Exercise materials:
──────

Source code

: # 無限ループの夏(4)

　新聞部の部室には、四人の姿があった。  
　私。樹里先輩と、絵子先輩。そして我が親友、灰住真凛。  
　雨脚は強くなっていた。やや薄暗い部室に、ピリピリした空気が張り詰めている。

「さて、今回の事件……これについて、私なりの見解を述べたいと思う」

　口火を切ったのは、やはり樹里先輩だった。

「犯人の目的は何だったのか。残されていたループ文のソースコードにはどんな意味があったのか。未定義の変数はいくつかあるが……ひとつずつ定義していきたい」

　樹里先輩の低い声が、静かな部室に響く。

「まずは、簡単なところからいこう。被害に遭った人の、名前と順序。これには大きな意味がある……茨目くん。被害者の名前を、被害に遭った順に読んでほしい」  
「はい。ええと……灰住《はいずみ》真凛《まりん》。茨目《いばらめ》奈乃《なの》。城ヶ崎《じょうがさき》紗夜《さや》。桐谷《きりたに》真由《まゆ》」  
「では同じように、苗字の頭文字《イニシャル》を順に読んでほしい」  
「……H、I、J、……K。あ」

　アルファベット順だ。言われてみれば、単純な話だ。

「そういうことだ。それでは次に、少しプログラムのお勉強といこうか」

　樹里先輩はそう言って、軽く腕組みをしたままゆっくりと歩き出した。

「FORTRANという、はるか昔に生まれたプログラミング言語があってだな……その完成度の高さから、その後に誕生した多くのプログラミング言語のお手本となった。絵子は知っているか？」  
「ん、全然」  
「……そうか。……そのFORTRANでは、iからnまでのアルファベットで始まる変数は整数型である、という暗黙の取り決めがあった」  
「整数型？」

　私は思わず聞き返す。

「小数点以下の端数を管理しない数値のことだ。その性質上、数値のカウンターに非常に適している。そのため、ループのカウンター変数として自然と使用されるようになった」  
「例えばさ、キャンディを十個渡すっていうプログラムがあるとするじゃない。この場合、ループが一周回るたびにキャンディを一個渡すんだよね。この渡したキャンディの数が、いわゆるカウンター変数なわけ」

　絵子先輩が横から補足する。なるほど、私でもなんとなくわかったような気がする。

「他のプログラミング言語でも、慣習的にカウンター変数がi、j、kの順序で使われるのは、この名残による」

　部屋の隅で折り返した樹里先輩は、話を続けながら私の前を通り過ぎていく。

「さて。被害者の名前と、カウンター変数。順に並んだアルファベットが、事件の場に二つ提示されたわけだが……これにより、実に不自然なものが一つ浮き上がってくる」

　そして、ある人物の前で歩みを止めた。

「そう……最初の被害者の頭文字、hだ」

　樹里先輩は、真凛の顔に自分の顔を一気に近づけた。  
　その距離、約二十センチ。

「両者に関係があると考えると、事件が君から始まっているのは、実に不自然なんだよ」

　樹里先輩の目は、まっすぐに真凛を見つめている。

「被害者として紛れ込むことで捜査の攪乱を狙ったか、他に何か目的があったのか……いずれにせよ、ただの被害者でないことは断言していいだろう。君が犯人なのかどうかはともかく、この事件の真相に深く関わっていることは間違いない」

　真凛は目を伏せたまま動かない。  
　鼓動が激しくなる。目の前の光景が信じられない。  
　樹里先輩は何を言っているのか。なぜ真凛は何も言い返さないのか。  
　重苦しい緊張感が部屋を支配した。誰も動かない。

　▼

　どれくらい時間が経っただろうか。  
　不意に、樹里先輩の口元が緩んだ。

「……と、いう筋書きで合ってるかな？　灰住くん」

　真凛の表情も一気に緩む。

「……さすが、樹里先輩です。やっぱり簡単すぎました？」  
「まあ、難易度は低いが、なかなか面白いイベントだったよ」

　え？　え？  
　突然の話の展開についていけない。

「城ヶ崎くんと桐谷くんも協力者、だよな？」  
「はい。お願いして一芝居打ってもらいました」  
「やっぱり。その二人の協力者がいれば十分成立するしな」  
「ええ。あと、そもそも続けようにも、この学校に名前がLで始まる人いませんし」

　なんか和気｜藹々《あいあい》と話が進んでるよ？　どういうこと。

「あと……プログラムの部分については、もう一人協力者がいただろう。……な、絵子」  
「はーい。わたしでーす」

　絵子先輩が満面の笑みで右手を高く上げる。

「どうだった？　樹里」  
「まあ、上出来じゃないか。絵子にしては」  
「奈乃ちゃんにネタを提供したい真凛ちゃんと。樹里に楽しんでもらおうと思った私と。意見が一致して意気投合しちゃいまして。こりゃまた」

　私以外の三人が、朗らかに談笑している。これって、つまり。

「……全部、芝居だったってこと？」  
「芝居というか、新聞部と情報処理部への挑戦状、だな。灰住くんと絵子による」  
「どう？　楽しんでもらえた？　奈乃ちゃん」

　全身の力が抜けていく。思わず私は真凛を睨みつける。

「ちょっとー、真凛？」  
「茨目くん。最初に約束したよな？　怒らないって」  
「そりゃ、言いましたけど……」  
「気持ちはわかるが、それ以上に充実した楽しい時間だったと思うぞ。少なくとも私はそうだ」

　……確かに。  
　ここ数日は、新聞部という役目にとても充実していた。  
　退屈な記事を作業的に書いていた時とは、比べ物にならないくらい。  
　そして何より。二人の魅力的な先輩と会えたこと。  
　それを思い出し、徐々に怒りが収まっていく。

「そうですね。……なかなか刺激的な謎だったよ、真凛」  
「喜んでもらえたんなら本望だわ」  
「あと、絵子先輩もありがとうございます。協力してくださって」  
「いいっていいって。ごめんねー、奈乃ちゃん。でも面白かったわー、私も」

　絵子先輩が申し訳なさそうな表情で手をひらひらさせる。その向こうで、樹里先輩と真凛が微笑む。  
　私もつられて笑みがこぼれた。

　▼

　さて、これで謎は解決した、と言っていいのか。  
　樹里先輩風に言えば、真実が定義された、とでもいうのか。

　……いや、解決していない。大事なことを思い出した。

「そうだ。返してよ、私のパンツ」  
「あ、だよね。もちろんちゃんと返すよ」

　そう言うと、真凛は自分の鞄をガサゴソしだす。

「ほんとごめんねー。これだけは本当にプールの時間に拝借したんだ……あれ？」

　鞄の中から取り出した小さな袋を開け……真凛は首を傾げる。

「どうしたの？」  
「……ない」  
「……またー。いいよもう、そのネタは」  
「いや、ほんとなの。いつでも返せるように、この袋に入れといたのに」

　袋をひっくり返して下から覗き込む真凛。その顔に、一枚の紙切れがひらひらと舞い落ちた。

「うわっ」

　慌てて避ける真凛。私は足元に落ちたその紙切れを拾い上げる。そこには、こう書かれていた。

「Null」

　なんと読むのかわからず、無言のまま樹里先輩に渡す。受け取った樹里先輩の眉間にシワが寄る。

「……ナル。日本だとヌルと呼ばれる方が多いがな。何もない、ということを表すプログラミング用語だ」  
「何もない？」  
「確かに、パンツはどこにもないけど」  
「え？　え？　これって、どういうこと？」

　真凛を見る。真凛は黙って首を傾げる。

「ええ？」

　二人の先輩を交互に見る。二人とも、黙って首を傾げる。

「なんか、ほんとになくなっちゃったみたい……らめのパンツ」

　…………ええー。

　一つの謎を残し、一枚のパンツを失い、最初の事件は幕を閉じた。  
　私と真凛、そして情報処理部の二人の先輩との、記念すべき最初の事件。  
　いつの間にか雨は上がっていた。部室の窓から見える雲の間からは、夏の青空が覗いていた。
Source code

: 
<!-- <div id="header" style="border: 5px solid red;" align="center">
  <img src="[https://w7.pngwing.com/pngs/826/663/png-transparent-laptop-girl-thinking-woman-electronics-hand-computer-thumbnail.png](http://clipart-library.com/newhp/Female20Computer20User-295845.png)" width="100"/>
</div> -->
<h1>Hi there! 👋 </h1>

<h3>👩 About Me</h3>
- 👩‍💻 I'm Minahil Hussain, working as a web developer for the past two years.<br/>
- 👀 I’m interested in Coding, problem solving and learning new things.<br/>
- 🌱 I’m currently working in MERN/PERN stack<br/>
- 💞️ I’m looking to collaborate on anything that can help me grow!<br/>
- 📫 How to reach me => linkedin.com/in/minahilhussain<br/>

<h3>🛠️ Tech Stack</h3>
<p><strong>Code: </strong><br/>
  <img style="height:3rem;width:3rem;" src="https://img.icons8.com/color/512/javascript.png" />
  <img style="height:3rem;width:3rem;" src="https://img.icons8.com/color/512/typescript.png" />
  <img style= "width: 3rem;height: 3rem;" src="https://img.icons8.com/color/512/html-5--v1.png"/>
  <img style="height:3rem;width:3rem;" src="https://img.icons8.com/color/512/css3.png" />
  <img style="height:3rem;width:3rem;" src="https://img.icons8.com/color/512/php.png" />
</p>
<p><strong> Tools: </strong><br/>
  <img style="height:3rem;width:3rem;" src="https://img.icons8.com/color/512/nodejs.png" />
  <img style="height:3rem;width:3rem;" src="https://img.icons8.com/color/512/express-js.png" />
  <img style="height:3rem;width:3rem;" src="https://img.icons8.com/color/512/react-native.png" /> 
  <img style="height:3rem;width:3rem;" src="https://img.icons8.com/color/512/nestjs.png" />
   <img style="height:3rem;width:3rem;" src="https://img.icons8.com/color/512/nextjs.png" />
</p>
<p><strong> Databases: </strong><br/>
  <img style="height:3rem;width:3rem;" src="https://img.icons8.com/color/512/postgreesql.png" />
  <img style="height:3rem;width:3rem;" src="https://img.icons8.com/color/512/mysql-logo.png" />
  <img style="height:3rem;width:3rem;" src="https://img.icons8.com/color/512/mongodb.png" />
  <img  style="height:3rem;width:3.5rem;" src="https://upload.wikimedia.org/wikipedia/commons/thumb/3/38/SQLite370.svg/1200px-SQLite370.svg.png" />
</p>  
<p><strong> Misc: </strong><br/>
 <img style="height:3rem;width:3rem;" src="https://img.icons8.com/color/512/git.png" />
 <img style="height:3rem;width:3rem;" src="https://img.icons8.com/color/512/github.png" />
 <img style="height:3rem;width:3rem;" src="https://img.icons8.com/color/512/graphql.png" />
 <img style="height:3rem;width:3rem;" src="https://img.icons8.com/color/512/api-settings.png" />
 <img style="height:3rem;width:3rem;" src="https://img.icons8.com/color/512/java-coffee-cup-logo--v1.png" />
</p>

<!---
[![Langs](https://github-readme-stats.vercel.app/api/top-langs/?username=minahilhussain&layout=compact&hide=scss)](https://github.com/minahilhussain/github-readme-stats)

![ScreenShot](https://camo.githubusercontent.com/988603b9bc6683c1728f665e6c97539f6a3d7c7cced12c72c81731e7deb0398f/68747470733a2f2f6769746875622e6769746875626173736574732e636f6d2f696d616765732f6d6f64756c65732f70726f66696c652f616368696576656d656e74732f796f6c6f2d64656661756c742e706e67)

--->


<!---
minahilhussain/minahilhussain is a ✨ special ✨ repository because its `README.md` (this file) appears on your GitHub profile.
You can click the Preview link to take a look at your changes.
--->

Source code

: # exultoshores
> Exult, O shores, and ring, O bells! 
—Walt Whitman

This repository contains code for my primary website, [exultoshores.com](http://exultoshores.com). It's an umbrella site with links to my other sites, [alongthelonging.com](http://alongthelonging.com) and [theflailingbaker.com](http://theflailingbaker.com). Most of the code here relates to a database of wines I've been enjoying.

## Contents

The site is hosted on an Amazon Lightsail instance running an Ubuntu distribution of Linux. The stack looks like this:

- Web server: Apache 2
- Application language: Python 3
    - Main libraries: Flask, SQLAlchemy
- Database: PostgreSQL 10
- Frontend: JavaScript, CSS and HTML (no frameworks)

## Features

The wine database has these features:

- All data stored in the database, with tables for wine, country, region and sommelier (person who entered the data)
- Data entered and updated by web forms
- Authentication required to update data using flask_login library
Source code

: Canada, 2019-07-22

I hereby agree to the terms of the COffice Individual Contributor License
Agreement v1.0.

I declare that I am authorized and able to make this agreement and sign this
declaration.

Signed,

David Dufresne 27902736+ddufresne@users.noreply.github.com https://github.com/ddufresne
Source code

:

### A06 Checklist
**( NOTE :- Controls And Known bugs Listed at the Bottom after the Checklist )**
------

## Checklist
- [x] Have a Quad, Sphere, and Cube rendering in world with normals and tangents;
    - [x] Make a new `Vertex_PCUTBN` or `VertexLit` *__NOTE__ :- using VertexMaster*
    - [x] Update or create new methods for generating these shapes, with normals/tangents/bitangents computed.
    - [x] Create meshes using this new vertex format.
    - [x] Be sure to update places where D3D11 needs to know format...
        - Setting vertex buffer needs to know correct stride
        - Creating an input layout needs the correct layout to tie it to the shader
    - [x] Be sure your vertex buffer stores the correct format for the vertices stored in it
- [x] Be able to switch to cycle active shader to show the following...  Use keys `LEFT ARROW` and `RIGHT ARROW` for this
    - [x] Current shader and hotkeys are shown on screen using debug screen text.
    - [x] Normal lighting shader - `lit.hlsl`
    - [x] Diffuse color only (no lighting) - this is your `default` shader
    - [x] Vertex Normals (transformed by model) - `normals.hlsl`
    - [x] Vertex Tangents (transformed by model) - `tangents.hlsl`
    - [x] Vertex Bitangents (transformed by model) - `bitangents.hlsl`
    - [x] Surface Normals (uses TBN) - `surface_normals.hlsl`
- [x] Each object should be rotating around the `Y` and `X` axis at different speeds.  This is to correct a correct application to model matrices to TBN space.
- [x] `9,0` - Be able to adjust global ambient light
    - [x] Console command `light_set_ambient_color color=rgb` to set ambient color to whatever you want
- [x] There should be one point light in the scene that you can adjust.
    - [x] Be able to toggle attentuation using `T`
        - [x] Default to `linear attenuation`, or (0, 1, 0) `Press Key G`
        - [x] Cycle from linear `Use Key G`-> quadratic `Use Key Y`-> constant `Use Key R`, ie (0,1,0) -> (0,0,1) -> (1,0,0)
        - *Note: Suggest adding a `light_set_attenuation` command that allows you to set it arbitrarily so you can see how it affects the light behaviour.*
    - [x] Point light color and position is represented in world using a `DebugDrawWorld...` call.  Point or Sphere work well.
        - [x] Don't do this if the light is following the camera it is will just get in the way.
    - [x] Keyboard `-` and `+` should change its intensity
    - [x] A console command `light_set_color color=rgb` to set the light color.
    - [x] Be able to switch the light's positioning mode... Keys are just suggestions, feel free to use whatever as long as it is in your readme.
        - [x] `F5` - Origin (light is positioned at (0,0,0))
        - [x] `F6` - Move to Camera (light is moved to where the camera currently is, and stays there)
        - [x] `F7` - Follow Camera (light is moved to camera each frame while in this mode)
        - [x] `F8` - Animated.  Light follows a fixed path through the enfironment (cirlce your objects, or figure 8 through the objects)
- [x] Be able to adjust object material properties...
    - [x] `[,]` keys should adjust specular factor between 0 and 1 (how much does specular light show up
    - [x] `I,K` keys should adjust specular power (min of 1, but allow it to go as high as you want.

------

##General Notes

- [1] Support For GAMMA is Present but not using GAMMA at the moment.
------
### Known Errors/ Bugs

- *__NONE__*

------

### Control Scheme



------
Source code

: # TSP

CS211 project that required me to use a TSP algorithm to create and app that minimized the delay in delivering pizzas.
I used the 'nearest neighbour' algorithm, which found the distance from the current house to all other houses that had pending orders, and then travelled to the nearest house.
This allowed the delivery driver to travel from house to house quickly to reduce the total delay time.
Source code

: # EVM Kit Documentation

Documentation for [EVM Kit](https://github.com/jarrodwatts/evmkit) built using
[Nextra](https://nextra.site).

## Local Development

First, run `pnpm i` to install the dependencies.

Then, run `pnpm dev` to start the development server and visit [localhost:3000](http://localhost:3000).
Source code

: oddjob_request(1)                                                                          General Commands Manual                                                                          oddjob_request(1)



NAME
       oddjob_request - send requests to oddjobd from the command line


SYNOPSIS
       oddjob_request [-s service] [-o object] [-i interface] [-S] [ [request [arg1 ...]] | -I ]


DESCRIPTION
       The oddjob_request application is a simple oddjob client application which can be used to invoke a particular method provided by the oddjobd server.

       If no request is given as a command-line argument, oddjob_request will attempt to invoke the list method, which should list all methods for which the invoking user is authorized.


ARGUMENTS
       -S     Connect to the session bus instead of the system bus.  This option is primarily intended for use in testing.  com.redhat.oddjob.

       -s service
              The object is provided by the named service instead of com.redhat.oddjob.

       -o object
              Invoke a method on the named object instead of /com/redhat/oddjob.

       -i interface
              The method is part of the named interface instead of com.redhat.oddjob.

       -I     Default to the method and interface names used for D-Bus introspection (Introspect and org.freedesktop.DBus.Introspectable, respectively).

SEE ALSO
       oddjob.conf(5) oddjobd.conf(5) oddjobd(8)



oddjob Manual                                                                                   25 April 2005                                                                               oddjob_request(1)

──────

Required action:
Go through the listing above and copy each line that contains "strong".

Answer space:
<p><strong>Code: </strong><br/>
<p><strong> Tools: </strong><br/>
<p><strong> Databases: </strong><br/>
<p><strong> Misc: </strong><br/>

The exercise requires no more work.